**Problem details**
Search the data for "corresponding". Return each matching line.
# # # # #
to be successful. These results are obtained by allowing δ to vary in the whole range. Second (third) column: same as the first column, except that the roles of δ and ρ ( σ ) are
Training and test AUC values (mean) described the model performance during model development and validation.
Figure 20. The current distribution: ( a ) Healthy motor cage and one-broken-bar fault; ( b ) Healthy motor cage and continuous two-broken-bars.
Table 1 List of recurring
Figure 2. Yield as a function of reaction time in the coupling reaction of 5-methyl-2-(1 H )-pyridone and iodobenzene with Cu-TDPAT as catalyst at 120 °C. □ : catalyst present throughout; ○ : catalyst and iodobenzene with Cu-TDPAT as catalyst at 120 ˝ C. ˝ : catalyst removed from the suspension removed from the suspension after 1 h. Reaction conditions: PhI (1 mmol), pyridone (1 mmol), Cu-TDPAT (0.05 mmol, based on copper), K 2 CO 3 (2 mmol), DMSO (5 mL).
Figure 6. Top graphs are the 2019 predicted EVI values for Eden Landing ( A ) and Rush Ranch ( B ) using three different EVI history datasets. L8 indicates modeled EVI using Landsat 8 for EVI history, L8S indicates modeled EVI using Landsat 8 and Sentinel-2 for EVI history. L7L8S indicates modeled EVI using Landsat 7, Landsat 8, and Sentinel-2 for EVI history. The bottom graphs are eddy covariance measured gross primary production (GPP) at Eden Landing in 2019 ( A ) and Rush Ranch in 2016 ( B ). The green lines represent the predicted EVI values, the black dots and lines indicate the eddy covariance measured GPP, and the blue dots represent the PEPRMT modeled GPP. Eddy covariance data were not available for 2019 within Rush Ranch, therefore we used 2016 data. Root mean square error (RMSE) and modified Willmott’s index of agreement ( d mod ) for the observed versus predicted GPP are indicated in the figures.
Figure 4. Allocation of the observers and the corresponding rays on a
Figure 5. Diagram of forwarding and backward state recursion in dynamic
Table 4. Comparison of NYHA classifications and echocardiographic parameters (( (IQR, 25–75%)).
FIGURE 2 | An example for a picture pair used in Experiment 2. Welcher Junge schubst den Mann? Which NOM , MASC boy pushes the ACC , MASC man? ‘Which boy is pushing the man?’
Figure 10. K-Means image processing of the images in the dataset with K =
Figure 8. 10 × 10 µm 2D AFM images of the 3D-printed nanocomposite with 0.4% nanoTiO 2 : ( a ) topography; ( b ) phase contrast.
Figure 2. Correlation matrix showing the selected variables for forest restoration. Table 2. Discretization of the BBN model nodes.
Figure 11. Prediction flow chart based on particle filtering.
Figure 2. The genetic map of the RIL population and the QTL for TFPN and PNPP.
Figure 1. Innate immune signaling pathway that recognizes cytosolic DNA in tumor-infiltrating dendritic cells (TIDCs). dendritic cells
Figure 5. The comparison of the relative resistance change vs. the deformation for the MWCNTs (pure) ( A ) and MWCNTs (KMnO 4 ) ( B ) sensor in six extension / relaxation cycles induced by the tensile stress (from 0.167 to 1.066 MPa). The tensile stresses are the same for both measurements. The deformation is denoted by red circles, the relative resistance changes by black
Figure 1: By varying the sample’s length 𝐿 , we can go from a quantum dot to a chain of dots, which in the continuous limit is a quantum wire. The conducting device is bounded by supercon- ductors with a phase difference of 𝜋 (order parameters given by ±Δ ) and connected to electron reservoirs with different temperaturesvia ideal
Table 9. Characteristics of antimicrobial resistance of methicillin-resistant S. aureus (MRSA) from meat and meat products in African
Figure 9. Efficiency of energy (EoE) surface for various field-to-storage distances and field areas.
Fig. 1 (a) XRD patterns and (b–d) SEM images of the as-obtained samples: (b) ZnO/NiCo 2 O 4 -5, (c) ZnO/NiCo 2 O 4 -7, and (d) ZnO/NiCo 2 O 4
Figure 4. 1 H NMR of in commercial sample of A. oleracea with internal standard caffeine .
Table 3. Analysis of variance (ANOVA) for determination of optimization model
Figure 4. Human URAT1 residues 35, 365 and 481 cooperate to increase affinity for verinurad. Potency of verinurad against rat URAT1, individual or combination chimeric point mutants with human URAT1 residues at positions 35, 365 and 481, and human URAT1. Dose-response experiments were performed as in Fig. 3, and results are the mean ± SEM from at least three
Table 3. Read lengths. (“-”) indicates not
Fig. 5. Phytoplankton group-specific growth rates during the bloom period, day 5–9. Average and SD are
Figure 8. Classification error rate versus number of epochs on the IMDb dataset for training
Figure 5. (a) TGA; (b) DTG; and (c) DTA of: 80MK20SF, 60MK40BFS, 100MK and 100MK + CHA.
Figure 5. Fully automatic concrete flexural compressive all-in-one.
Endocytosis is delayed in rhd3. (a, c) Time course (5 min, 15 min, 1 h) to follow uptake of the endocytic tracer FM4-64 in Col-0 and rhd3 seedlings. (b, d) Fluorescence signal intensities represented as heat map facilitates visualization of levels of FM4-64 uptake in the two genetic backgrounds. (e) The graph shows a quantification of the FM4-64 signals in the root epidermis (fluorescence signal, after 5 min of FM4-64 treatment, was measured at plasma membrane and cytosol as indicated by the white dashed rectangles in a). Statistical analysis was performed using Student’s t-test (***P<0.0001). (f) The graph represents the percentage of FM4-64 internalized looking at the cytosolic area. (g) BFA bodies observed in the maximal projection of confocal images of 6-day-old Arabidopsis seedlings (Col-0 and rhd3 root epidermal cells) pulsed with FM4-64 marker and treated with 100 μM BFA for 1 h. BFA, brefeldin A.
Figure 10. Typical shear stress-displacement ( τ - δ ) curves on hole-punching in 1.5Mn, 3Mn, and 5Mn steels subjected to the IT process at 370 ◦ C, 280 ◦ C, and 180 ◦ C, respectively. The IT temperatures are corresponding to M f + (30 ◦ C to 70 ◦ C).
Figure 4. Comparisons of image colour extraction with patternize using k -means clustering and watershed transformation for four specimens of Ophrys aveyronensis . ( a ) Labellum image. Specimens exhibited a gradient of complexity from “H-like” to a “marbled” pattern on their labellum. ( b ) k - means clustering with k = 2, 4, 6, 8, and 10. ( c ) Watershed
# # # # #
**Written reply**
Figure 4. Allocation of the observers and the corresponding rays on a
Figure 10. Typical shear stress-displacement ( τ - δ ) curves on hole-punching in 1.5Mn, 3Mn, and 5Mn steels subjected to the IT process at 370 ◦ C, 280 ◦ C, and 180 ◦ C, respectively. The IT temperatures are corresponding to M f + (30 ◦ C to 70 ◦ C).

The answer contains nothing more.